## TEXT PROVIDED
**********

The most successful economy in Europe, Germany, understands the need for an entrepreneurial state. While fiscal expenditure, like elsewhere, has been cut (from €319.5bn last year to €307.4bn this year), the Ministry of Education and Research’s budget is rising by 7.2 per cent; which includes €327m for university research excellence alone. Support for research and development at the Federal Economics Ministry is also increasing. The German government is one of the lead spenders on green technology, stimulating business to do the same. Thus, while Angela Merkel wants Greece to reduce state expenditure, in her own country she claims ” the prosperity of a country, such as Germany, with its scarce mineral resources, must be sought through investment in research, education and science, and this to a disproportionate degree.” China is following in Germany’s footsteps, with the Chinese National Sciences Foundation (equivalent to the UK research councils), increasing its budget this year by 17 per cent, which will mean its budget will have doubled from 2009 to 2011. It is this long run growth strategy that should be feared, rather than the usual talk of the flood of low cost Chinese goods.
This is not the time for our public sector to step back. Now, more than ever, we need an assertive, entrepreneurial state, identifying areas for new growth and investing strategically in early stage innovation. Major growth opportunities are there. Green technology is poised to be the next great technological revolution, and being first will really matter, as the global race for pole position is well underway. This is within our grasp, but only if the government makes it a priority and provides that daring, forgiving investment. The Green Investment Bank is a start but it is not enough. Despite the Prime Minister’s pledge to lead the UK’s “greenest government ever”, there is currently no break from the long trend of below-average business R&D in this sector. Under 1 per cent of UK Gross Domestic Product is being invested in green technologies; half of what South Korea currently invests and less than what the UK spends annually on furniture.
Making the right investments means a new philosophy about what the state’s role is in the economy. It is not about just creating the right conditions for innovation, but also having the courage to make direct investments that are subject to high failure rates, which the private sector notoriously shies away from. It is the risk associated with new innovations which challenge the status quo that the UK should specialise in, not just risk-management in the financial sector: risk-taking for creative destruction, not for destructive destruction.
Mariana Mazzucato is Professor in the Economics of Innovation at The Open University. Her book, The Entrepreneurial State, is published today.

**********

## AVAILABLE DATA
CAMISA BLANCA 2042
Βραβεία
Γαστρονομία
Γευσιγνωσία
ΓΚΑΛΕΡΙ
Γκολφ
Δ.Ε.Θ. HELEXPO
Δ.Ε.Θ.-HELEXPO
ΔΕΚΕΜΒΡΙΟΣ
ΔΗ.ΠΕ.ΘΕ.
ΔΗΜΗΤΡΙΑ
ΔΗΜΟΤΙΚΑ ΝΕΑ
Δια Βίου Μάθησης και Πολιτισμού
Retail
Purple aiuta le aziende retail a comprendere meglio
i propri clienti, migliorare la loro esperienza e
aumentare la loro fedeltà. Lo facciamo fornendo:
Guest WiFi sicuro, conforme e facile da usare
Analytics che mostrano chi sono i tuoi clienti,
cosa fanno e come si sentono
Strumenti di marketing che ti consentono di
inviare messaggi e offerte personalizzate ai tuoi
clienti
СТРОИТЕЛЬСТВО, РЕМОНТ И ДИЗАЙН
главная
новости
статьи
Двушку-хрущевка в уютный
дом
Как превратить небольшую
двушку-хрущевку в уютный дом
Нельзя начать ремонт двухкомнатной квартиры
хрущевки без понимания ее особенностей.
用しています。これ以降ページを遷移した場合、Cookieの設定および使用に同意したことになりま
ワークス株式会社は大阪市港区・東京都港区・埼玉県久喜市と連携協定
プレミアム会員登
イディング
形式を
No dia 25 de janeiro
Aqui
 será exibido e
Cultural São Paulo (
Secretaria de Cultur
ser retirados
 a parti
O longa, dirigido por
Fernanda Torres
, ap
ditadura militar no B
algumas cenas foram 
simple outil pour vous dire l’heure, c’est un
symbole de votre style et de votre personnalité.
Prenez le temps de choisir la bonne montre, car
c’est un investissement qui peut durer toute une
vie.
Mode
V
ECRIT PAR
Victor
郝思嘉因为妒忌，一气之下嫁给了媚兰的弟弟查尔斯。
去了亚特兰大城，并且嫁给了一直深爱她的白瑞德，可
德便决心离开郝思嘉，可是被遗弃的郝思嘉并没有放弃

**********

## PROBLEM TO WORK ON
In the text on the entrepreneurial state, by what percentage is the budget of Germany's Ministry of Education and Research rising? The lines have nothing to do with the text on the entrepreneurial state.

## WRITTEN RESPONSE
7.2 percent.